Russian scientists introduce advanced model to forecast outburst floods

MOSCOW, 27 April (BelTA - TV BRICS) - Hydrologists at Saint Petersburg State University, a partner of TV BRICS, have developed a specialised programme designed to calculate the characteristics of outburst floods. The solution enables forecasting of potential breaches in earthen dams that retain reservoirs, as well as sudden releases of water from glacial lakes confined by moraine barriers, offering valuable support for emergency preparedness, reports the university's website.

Outburst floods from natural and artificial water bodies are widely recognised as powerful natural processes, particularly in mountainous regions. Glacial lakes, influenced by temperature fluctuations or intense precipitation, can rapidly discharge large volumes of water, while reservoirs may also experience similar events under extreme weather conditions. These dynamics highlight the importance of reliable predictive tools for safeguarding infrastructure and populations.

The newly developed system provides detailed modelling of possible dam failures by analysing parameters such as dam dimensions, elevation relative to the water body, and soil composition.

According to project leader Galina Pryakhina, Candidate of Geographical Sciences and Acting Head of the Department of Land Hydrology, the programme also accounts for the heterogeneity of soils and incorporates two principal failure mechanisms: overtopping and internal erosion.

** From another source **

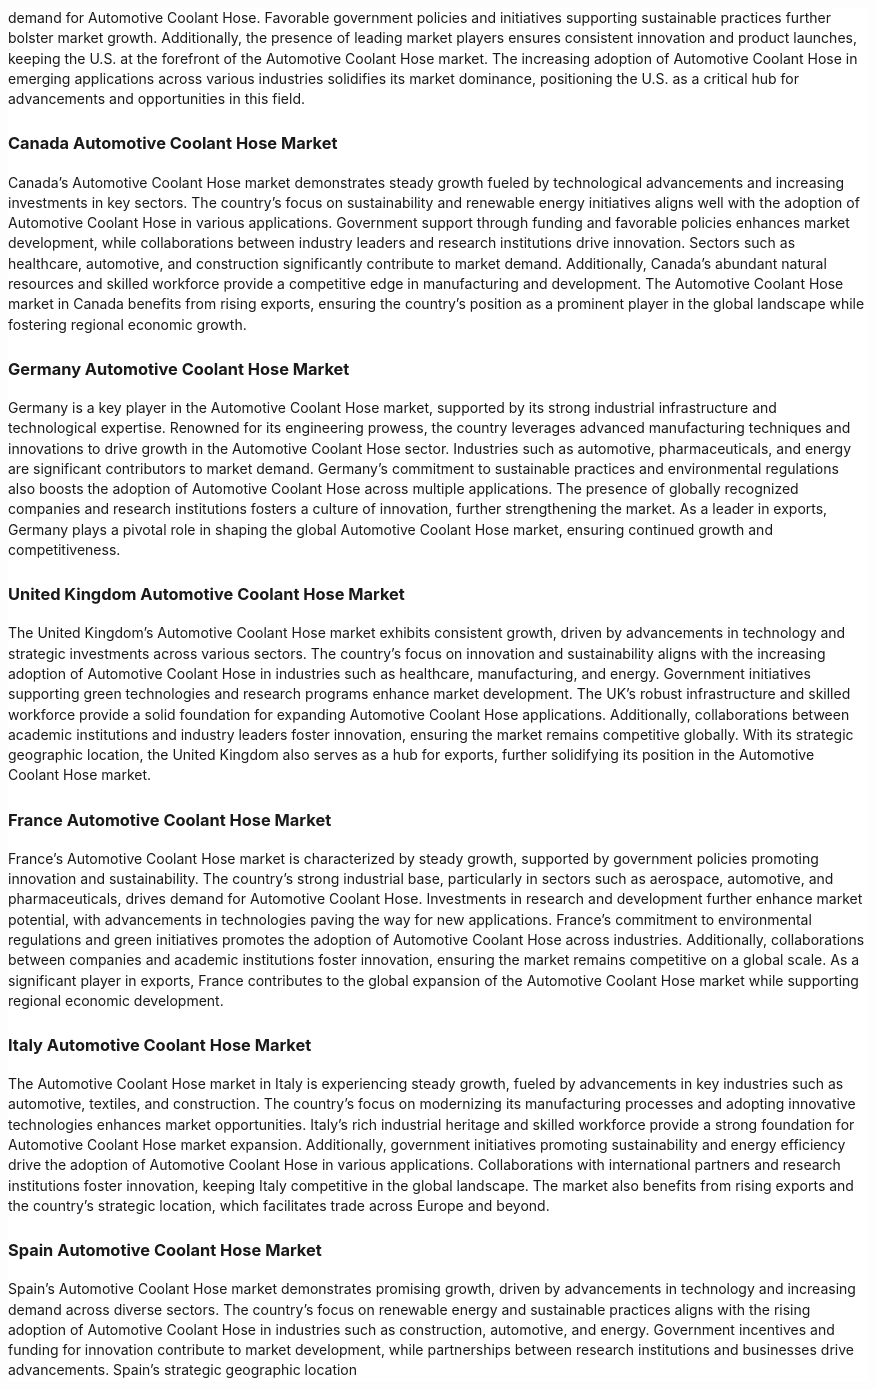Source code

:demand for Automotive Coolant Hose. Favorable government policies and initiatives supporting sustainable practices further bolster market growth. Additionally, the presence of leading market players ensures consistent innovation and product launches, keeping the U.S. at the forefront of the Automotive Coolant Hose market. The increasing adoption of Automotive Coolant Hose in emerging applications across various industries solidifies its market dominance, positioning the U.S. as a critical hub for advancements and opportunities in this field.</p><h3>Canada Automotive Coolant Hose Market</h3><p>Canada&rsquo;s Automotive Coolant Hose market demonstrates steady growth fueled by technological advancements and increasing investments in key sectors. The country&rsquo;s focus on sustainability and renewable energy initiatives aligns well with the adoption of Automotive Coolant Hose in various applications. Government support through funding and favorable policies enhances market development, while collaborations between industry leaders and research institutions drive innovation. Sectors such as healthcare, automotive, and construction significantly contribute to market demand. Additionally, Canada&rsquo;s abundant natural resources and skilled workforce provide a competitive edge in manufacturing and development. The Automotive Coolant Hose market in Canada benefits from rising exports, ensuring the country&rsquo;s position as a prominent player in the global landscape while fostering regional economic growth.</p><h3>Germany Automotive Coolant Hose Market</h3><p>Germany is a key player in the Automotive Coolant Hose market, supported by its strong industrial infrastructure and technological expertise. Renowned for its engineering prowess, the country leverages advanced manufacturing techniques and innovations to drive growth in the Automotive Coolant Hose sector. Industries such as automotive, pharmaceuticals, and energy are significant contributors to market demand. Germany&rsquo;s commitment to sustainable practices and environmental regulations also boosts the adoption of Automotive Coolant Hose across multiple applications. The presence of globally recognized companies and research institutions fosters a culture of innovation, further strengthening the market. As a leader in exports, Germany plays a pivotal role in shaping the global Automotive Coolant Hose market, ensuring continued growth and competitiveness.</p><h3>United Kingdom Automotive Coolant Hose Market</h3><p>The United Kingdom&rsquo;s Automotive Coolant Hose market exhibits consistent growth, driven by advancements in technology and strategic investments across various sectors. The country&rsquo;s focus on innovation and sustainability aligns with the increasing adoption of Automotive Coolant Hose in industries such as healthcare, manufacturing, and energy. Government initiatives supporting green technologies and research programs enhance market development. The UK&rsquo;s robust infrastructure and skilled workforce provide a solid foundation for expanding Automotive Coolant Hose applications. Additionally, collaborations between academic institutions and industry leaders foster innovation, ensuring the market remains competitive globally. With its strategic geographic location, the United Kingdom also serves as a hub for exports, further solidifying its position in the Automotive Coolant Hose market.</p><h3>France Automotive Coolant Hose Market</h3><p>France&rsquo;s Automotive Coolant Hose market is characterized by steady growth, supported by government policies promoting innovation and sustainability. The country&rsquo;s strong industrial base, particularly in sectors such as aerospace, automotive, and pharmaceuticals, drives demand for Automotive Coolant Hose. Investments in research and development further enhance market potential, with advancements in technologies paving the way for new applications. France&rsquo;s commitment to environmental regulations and green initiatives promotes the adoption of Automotive Coolant Hose across industries. Additionally, collaborations between companies and academic institutions foster innovation, ensuring the market remains competitive on a global scale. As a significant player in exports, France contributes to the global expansion of the Automotive Coolant Hose market while supporting regional economic development.</p><h3>Italy Automotive Coolant Hose Market</h3><p>The Automotive Coolant Hose market in Italy is experiencing steady growth, fueled by advancements in key industries such as automotive, textiles, and construction. The country&rsquo;s focus on modernizing its manufacturing processes and adopting innovative technologies enhances market opportunities. Italy&rsquo;s rich industrial heritage and skilled workforce provide a strong foundation for Automotive Coolant Hose market expansion. Additionally, government initiatives promoting sustainability and energy efficiency drive the adoption of Automotive Coolant Hose in various applications. Collaborations with international partners and research institutions foster innovation, keeping Italy competitive in the global landscape. The market also benefits from rising exports and the country&rsquo;s strategic location, which facilitates trade across Europe and beyond.</p><h3>Spain Automotive Coolant Hose Market</h3><p>Spain&rsquo;s Automotive Coolant Hose market demonstrates promising growth, driven by advancements in technology and increasing demand across diverse sectors. The country&rsquo;s focus on renewable energy and sustainable practices aligns with the rising adoption of Automotive Coolant Hose in industries such as construction, automotive, and energy. Government incentives and funding for innovation contribute to market development, while partnerships between research institutions and businesses drive advancements. Spain&rsquo;s strategic geographic location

Unlike a number of existing methodologies, the model integrates complex physical characteristics of dam materials, improving the accuracy of projections. It is particularly suited to remote mountainous areas where hydrological monitoring stations are limited, relying instead on expedition data and satellite imagery. The system has already been tested on several lakes with recorded outburst events, including Bashkara in the Caucasus, Nurgan in Mongolia, and Lake Maashey in Altai.

Looking ahead, researchers plan to expand the programme’s functionality by incorporating water inflow calculations, enabling more comprehensive modelling of lake systems under changing environmental conditions.